1. Because I have a categorical x (fixed effect) I am having trouble finding a way to fix the heteroscedasticity.
2. because I have negative values in my response variable (y) I cannot transform them using log() as you advised in your first response.
3. I chose the distribution for my GLMM using qqp plots and testing different distributions. Do you have other recommendations for addressing this if you believe that it might be a general problem of picking an appropriate model?
4. Does the diagnostic plot do a test for heteroscedasticity? Because the message says no significant issues detected. I am also confused about what the scatter plot should look in a non-problematic model.

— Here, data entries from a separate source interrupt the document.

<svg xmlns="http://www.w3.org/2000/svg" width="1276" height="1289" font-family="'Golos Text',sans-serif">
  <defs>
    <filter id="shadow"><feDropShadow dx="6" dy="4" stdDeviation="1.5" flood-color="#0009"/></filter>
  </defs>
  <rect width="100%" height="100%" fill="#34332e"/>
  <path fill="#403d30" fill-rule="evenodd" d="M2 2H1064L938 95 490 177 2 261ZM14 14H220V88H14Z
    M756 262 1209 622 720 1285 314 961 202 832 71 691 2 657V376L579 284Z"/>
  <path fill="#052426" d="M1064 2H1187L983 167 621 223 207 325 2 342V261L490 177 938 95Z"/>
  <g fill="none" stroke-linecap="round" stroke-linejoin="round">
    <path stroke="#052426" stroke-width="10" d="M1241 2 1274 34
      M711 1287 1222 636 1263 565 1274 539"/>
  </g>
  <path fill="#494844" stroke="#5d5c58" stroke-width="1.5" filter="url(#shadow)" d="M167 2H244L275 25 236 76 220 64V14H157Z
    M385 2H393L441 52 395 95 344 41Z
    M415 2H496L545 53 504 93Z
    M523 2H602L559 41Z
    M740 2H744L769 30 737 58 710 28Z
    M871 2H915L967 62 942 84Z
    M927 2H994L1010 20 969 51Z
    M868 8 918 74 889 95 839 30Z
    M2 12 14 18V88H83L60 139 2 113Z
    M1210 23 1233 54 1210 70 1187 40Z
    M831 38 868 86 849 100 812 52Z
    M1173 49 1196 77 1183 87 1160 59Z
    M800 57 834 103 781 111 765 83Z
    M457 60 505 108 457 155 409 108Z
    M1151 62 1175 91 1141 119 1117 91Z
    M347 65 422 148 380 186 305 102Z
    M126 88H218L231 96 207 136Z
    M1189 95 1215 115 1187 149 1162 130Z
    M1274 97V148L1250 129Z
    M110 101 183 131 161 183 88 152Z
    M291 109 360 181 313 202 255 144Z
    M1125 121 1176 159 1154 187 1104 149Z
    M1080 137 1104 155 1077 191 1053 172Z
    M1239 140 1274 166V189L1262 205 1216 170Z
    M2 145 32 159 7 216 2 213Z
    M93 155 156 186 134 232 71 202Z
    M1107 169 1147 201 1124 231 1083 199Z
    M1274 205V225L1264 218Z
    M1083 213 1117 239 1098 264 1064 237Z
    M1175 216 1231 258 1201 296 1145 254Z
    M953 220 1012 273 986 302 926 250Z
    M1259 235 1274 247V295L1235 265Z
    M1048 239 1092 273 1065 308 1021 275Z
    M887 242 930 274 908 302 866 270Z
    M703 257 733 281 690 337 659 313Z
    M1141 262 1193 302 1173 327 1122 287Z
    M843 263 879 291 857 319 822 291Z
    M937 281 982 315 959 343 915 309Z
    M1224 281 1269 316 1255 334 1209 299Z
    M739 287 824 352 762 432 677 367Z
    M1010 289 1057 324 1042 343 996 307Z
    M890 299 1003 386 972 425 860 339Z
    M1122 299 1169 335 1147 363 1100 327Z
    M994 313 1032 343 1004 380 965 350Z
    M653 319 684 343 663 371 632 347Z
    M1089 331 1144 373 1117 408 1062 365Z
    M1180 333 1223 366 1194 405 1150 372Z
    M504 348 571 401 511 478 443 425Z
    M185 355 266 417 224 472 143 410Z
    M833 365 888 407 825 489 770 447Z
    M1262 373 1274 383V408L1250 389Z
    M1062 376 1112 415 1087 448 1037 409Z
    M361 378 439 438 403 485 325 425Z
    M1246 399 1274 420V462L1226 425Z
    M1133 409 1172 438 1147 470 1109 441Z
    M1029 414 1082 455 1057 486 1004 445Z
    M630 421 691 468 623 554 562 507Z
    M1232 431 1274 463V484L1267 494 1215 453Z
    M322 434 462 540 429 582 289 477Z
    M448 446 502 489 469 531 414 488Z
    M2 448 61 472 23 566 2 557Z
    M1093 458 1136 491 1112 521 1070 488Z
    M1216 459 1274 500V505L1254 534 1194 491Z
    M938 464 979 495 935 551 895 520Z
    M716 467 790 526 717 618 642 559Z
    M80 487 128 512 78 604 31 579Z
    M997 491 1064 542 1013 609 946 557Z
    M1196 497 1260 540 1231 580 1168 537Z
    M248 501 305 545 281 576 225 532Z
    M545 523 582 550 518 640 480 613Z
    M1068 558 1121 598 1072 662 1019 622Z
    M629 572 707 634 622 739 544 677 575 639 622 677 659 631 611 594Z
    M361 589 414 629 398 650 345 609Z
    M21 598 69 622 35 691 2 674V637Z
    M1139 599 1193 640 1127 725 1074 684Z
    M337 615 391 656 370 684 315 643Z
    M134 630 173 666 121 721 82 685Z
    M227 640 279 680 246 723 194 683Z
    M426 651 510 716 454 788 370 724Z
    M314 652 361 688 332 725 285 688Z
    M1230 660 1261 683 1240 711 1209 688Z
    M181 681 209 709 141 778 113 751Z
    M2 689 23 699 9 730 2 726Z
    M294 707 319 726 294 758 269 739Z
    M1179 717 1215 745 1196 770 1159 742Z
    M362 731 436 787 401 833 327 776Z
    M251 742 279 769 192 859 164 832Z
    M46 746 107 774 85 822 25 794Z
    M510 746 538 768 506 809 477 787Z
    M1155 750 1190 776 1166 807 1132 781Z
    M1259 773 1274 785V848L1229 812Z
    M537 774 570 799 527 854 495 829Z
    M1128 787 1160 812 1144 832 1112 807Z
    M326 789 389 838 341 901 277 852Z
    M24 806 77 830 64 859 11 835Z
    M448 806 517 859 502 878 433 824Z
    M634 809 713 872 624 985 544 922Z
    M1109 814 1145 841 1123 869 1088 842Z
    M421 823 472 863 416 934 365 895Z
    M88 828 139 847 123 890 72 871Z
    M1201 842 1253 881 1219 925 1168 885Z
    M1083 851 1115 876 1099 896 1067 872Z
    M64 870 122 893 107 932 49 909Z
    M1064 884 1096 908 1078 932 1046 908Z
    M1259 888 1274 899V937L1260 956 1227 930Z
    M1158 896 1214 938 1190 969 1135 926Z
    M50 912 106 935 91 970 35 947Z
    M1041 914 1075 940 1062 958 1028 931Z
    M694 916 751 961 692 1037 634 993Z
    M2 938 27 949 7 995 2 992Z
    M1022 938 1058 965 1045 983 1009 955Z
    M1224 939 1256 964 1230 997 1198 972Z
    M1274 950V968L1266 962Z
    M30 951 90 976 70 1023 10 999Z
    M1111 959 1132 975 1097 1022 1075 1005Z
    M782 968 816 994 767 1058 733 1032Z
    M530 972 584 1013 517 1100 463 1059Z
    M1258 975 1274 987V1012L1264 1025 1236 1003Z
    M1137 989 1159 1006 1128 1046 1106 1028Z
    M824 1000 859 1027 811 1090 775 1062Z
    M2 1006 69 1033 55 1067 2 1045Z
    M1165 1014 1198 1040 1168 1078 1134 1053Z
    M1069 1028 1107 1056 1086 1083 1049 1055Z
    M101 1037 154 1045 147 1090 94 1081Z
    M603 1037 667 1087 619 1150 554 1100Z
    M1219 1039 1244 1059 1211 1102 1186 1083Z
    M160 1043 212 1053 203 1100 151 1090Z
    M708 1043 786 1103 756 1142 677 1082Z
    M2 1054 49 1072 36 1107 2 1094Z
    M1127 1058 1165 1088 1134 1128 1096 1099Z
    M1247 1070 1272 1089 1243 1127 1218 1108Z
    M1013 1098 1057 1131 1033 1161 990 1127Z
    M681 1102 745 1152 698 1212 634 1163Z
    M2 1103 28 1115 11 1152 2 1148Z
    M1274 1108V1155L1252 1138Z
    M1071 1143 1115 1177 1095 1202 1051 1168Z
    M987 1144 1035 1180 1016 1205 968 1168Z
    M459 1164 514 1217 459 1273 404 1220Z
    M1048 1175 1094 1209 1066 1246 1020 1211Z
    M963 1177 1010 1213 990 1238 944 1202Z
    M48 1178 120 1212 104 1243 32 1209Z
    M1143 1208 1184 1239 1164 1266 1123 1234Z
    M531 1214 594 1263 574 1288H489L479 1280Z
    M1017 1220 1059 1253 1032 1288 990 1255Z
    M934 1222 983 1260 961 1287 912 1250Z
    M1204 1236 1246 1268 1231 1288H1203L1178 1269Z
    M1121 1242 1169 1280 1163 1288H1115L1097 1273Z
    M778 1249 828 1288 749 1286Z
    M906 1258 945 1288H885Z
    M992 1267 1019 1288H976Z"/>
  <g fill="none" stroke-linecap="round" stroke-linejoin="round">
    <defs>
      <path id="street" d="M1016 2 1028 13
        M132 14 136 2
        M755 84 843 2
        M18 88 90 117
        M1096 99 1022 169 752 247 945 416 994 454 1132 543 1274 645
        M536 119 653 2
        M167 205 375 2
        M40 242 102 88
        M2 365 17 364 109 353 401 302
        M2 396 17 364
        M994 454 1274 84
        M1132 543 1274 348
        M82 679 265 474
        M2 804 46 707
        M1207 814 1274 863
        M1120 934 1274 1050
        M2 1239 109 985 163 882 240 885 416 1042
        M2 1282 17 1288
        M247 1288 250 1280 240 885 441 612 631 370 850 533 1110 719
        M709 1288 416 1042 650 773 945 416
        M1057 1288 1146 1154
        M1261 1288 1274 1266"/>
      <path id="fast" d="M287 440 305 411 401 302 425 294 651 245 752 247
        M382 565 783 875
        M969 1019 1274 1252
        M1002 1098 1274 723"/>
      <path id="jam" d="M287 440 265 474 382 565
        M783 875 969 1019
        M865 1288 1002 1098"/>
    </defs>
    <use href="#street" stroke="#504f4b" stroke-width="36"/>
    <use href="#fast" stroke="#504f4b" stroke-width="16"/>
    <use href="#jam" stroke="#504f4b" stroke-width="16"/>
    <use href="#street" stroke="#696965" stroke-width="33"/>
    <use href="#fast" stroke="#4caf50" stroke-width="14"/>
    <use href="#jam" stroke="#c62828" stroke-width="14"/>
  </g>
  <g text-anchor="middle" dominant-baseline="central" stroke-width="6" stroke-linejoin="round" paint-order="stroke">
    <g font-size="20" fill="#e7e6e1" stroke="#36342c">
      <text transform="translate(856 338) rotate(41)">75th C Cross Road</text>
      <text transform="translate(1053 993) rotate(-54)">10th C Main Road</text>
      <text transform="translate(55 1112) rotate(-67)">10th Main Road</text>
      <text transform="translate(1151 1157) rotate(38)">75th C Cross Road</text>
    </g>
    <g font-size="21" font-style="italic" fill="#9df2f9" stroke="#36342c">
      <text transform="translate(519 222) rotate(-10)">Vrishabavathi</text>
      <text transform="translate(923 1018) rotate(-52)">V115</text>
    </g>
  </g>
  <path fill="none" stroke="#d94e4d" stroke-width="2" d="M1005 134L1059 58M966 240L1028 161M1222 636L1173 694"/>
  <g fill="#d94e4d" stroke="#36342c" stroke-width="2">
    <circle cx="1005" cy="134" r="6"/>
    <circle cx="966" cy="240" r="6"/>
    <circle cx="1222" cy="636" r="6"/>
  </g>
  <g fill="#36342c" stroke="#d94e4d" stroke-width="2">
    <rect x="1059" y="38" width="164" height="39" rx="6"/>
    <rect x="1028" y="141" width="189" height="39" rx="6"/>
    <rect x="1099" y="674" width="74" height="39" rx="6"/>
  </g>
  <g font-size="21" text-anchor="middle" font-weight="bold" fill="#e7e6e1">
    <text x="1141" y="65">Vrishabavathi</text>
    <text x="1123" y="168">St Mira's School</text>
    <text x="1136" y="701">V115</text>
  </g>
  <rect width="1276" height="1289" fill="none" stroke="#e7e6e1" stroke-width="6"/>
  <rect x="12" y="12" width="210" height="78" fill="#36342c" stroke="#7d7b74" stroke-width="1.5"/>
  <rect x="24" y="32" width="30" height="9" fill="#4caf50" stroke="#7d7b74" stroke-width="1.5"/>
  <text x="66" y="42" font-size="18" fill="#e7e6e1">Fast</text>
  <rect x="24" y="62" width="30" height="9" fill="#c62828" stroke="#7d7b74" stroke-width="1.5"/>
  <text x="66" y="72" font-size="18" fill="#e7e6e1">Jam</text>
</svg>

thank you again and sorry for the inconvenience!

[florianhartig]

Hello Sana,

first point: you are addressing the questions in the wrong order. As the distribution affects the dispersion, it doesn't make sense to worry about heteroskedasticity before you have fixed the distribution.

Regarding your distribution: what we can say is that neither model seems to fit super well, and in particular model 2 looks very odd. I can't do a "distance diagnostic" without having your data, but it looks as if you have a bounded response? All I can say is look at standard GLM textbooks, which will tell you that you can modify:

• response (transformation)
• link
• distribution

to model your distribution. For strictly positive data, Gamma is common, and Beta for bounded responses. In most cases, thinking about the nature of your data will already go a long way.

Once you have fixed your distribution, you can fix the dispersion via dispformula in glmmTMB - this can be done for categorical and numeric predictors alike.